McGill’s work goes further still. Publications from Damiano Pasini’s group describe “entangled multistable origami” with reprogrammable stiffness amplification and damping, as well as curved origami shells with reprogrammable rigidity. These are different systems from the staple-like particles, but philosophically they belong to the same family: materials designed to move between states, store mechanical information and change behaviour under controlled loading. Together they suggest that the future of materials science may involve making matter less static and more computational – built not just to bear loads, but to respond, adapt and transform.

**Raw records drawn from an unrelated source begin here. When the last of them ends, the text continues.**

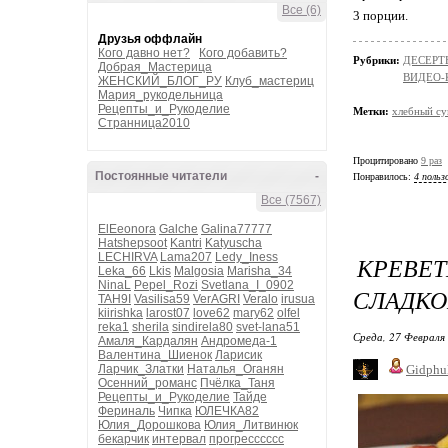
Все (6)
3 порции.
Друзья оффлайн
Кого давно нет?
Кого добавить?
Рубрики:
ДЕСЕРТ
Добрая_Мастерица
ВИДЕО-
ЖЕНСКИЙ_БЛОГ_РУ
Клуб_мастериц
Мария_рукодельница
Рецепты_и_Рукоделие
Метки:
хлебный су
Странница2010
Процитировано
9 раз
Постоянные читатели
-
Понравилось:
4 польз
Все (7567)
ElEeonora
Galche
Galina77777
Hatshepsoot
Kantri
Katyuscha
LECHIRVA
Lama207
Ledy_Iness
КРЕВЕ
Leka_66
Lkis
Malgosia
Marisha_34
NinaL
Pepel_Rozi
Svetlana_I_0902
СЛАДКО
TAH9I
Vasilisa59
VerAGRI
Veralo
irusua
kiirishka
larost07
love62
mary62
olfel
reka1
sherila
sindirela80
svet-lana51
Среда, 27 Февраля 
Амаля_Кардалян
Андромеда-1
Валентина_Шиенок
Ларисик
Ларчик_Златки
Наталья_Оганян
Gidphu
Осенний_романс
Пчёлка_Таня
Рецепты_и_Рукоделие
Тайде
Фериналь
Чипка
ЮЛЕЧКА82
Юлия_Дорошкова
Юлия_Литвинюк
бекарчик
интервал
прогресссссс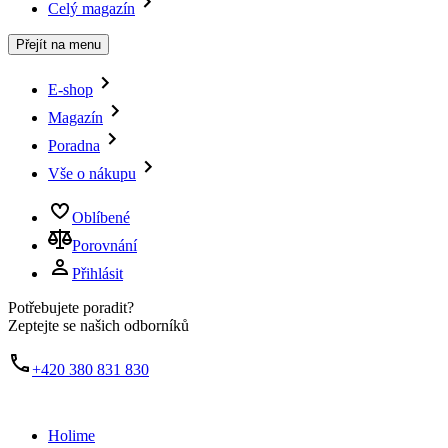
Celý magazín
Přejít na menu
E-shop
Magazín
Poradna
Vše o nákupu
Oblíbené
Porovnání
Přihlásit
Potřebujete poradit?
Zeptejte se našich odborníků
+420 380 831 830
Holime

Connecting Canadian robotics

Canada is also active on the robotics side of the equation. The University of Toronto has long-running work in swarm robotics, including its modular mROBerTO platform for studying collective behaviour in many small robots. The university’s Microrobotics Lab is pushing similar ideas at much smaller scales, developing miniature wireless robots for applications in manufacturing and medicine. These are not entangled staple-materials, but they show that the notion of many simple units combining into a useful larger system is already an engineering reality. The leap from “robot swarm” to “material swarm” is no longer a purely speculative one.

There is even a particularly close Canadian parallel in granular behaviour. A recent McGill thesis examined how dry granular materials can be locally fluidised using vibration for robotic applications, including adaptive manipulation. That work touches the same conceptual nerve as the Colorado study: how can a material be made to switch, on demand, from jammed and load-bearing to mobile and easily reconfigured? Such switching behaviour is central to soft gripping, locomotion and morphing devices, and it provides a plausible bridge between basic granular physics and future machines.

None of this means that cities will soon be built from giant boxes of smart staples. Scaling, manufacturing, fatigue, control and long-term reliability remain major challenges. But the larger message is harder to dismiss. Materials science is moving beyond the idea that a material should have just one fixed identity. The more compelling prospect is of matter that can be assembled, strengthened, softened, reshaped and reused by design. In that sense, the humble staple may have pointed researchers towards something bigger: a world in which materials behave less like passive substances and more like systems with options.